Gert-Jan Verbeek over zijn vriend: ,,Bij Heerenveen viel Alex mij al als assistent-trainer op omdat hij altijd bezig was met nieuwe ontwikkelingen. Ik heb hem daarom meegenomen toen ik naar Feyenoord ging. Tegenwoordig zien we elkaar wekelijks omdat ik doordeweeks bij hem in de buurt in Egmond aan Zee woon. Ik waardeer vooral dat hij voor een ander geluid kan zorgen en oog heeft voor mijn blinde vlek."
Innovatie
,,Ik ben altijd op zoek naar nieuwe kennis en kunde die toepasbaar is in mijn werk. In dat opzicht heb ik het getroffen bij Excelsior en N.E.C. Drie maanden voor de start van de play offs lag op mijn bureau een grote opvallende map met te tekst: Promotie Excelsior, 16 mei 2010. Ik had een draaiboek gemaakt van hoe we dat zouden gaan realiseren. Van inspannings- en herstelplan tot een systeem voor het nemen van penalty's. Gebaseerd op onder andere gesprekken met tal van specialisten, ook uit andere sporten. We hebben toen bijvoorbeeld gewerkt met containers met ijskoud water ter bevordering van snel herstel. Uiteindelijk regelde de keeperstrainer via zijn buurman die bakken bij een afvalverwerkingsbedrijf. De staf en spelers geloofden allemaal in het effect. Innovatie kan daarmee ook een inspiratiebron worden met als mooiste bewijs dat we op die gedroomde datum ook daadwerkelijk zijn gepromoveerd."
Robert Molenaar
,,Aan technisch directeur Carlos Aalbers stelde ik Robert Molenaar voor als opvolger van Anton Janssen. Robert is een ambitieuze en hard werkende trainer. We kennen elkaar uit de tijd bij Volendam. Toen zijn we vrienden geworden. Robert heeft onder meer als kwaliteit dat hij in mijn dode hoek kan kijken. Dat is belangrijk, want ik vind dat je als trainer regelmatig bewust moet zijn van je onbewuste gedrag. Robert wijst mij daarop. Ook Carlos raakte van hem gecharmeerd. Daarnaast neem ik altijd als uitgangspunt het belang van de club en niet mijn eigen wens om bijvoorbeeld met drie aanvallers te spelen. Ik kijk eerst naar met wie ik samenwerk en pas daar mijn werkstijl op aan. Zoals ik er ook geen moeite mee heb wanneer voortdurend goede spelers worden verkocht. Dat gebeurt in het belang van het voortbestaan van N.E.C. Onze ambitie moet juist zijn hofleverancier te worden voor de topclubs. En dan ben je er trots op dat spelers als Schöne, Cillessen en Nuytinck zo'n stap kunnen maken. Robert noemt mij altijd gekscherend algemeen directeur, omdat het belang van de club bij mij altijd voorop staat."

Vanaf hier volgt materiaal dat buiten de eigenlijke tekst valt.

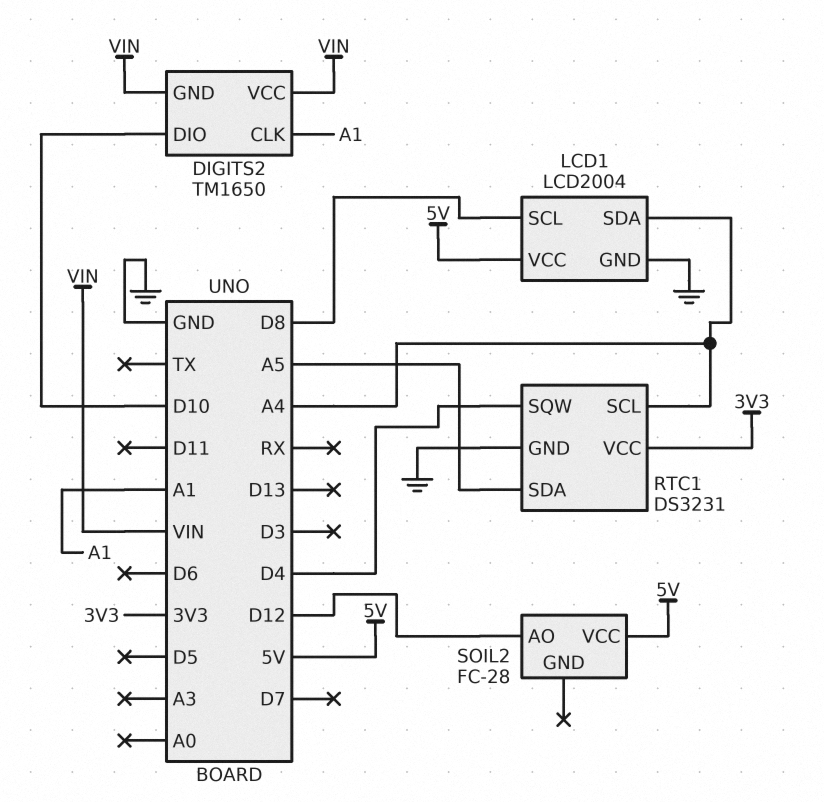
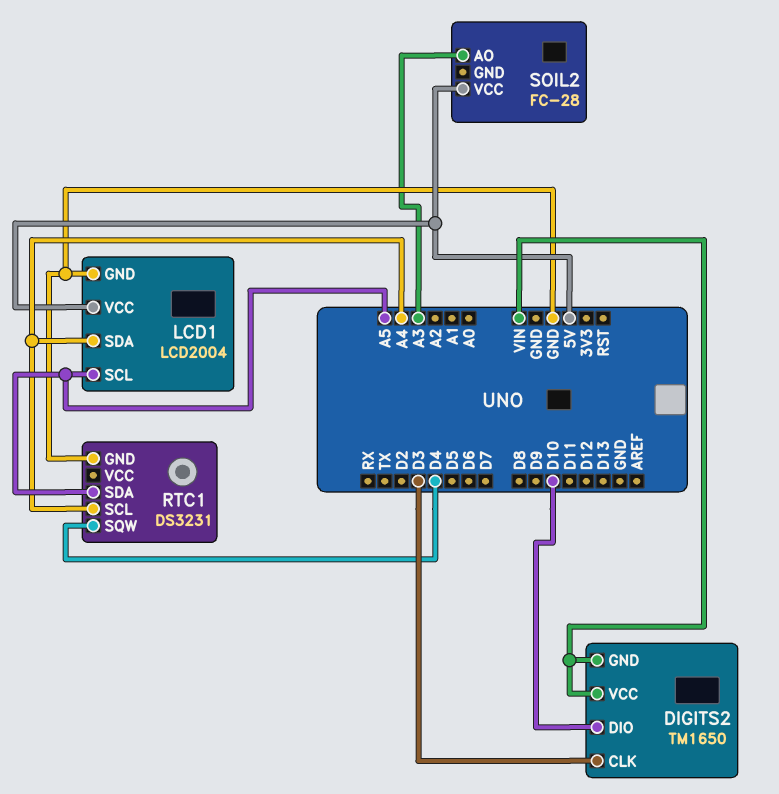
DIGITS2 pin CLK: A1 -> D3
LCD1 pin SCL: D8 -> A5
RTC1 pin VCC: 3V3 -> none
SOIL2 pin AO: D12 -> A3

Robert Molenaar over zijn hoofdtrainer: ,,Ik heb ooit met hem samen gespeeld, later bij hem stage gelopen en nu werk ik voor het eerst met hem samen. Ik beschouw hem als een visionair. Hij kijkt altijd vooruit en nooit achterom. Ook persoonlijk is hij belangrijk voor mij. Dat blijkt wel uit het feit dat hij mijn getuige was op mijn huwelijk. Toch kan Alex werk en vriendschap goed scheiden. Hij is zelfs in staat besluiten te nemen ten koste van zijn eigen belang als het team of de club daarbij gebaat is. Dat is uniek in de voetballerij."
Door: Herman Poos
Eerder gepubliceerd in de N.E.C. Courant, januari 2013.